* **WHAT TO WORK ON**
Leave the pictures out. Copy every other part of the entries exactly.

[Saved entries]

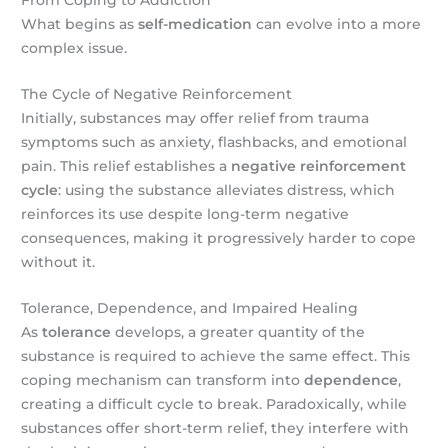
From Coping to Addiction
What begins as
self-medication
can evolve into a more
complex issue.
The Cycle of Negative Reinforcement
Initially, substances may offer relief from trauma
symptoms such as anxiety, flashbacks, and emotional
pain. This relief establishes a
negative reinforcement
cycle
: using the substance alleviates distress, which
reinforces its use despite long-term negative
consequences, making it progressively harder to cope
without it.
Tolerance, Dependence, and Impaired Healing
As
tolerance
develops, a greater quantity of the
substance is required to achieve the same effect. This
coping mechanism can transform into
dependence
,
creating a difficult cycle to break. Paradoxically, while
substances offer short-term relief, they interfere with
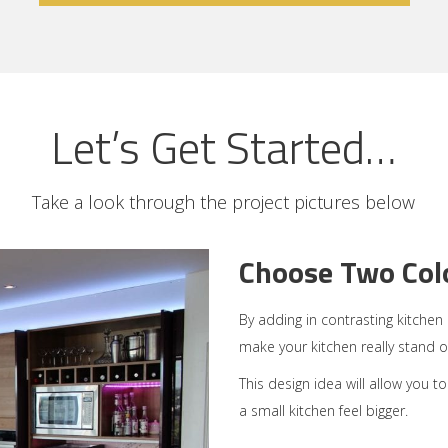
Let’s Get Started…
Take a look through the project pictures below
Choose Two Colo
By adding in contrasting kitche
make your kitchen really stand o
This design idea will allow you t
a small kitchen feel bigger.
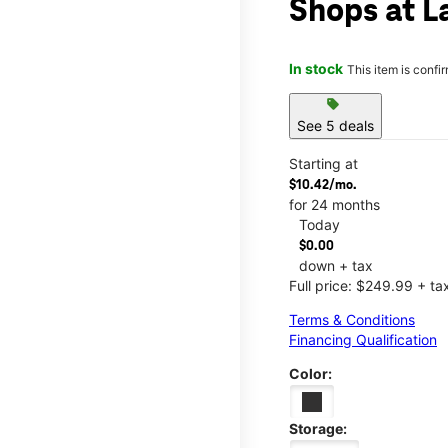
Shops at La
In stock
This item is confi
sell
See 5 deals
Starting at
$10.42/mo.
for 24 months
Today
$0.00
down + tax
Full price: $249.99 + ta
Terms & Conditions
Financing Qualification
Color:
Storage:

* **TASK RESULT**
From Coping to Addiction
What begins as
self-medication
can evolve into a more
complex issue.
The Cycle of Negative Reinforcement
Initially, substances may offer relief from trauma
symptoms such as anxiety, flashbacks, and emotional
pain. This relief establishes a
negative reinforcement
cycle
: using the substance alleviates distress, which
reinforces its use despite long-term negative
consequences, making it progressively harder to cope
without it.
Tolerance, Dependence, and Impaired Healing
As
tolerance
develops, a greater quantity of the
substance is required to achieve the same effect. This
coping mechanism can transform into
dependence
,
creating a difficult cycle to break. Paradoxically, while
substances offer short-term relief, they interfere with
Let’s Get Started…
Take a look through the project pictures below
Choose Two Colo
By adding in contrasting kitche
make your kitchen really stand o
This design idea will allow you t
a small kitchen feel bigger.
Shops at La
In stock
This item is confi
sell
See 5 deals
Starting at
$10.42/mo.
for 24 months
Today
$0.00
down + tax
Full price: $249.99 + ta
Terms & Conditions
Financing Qualification
Color:
Storage:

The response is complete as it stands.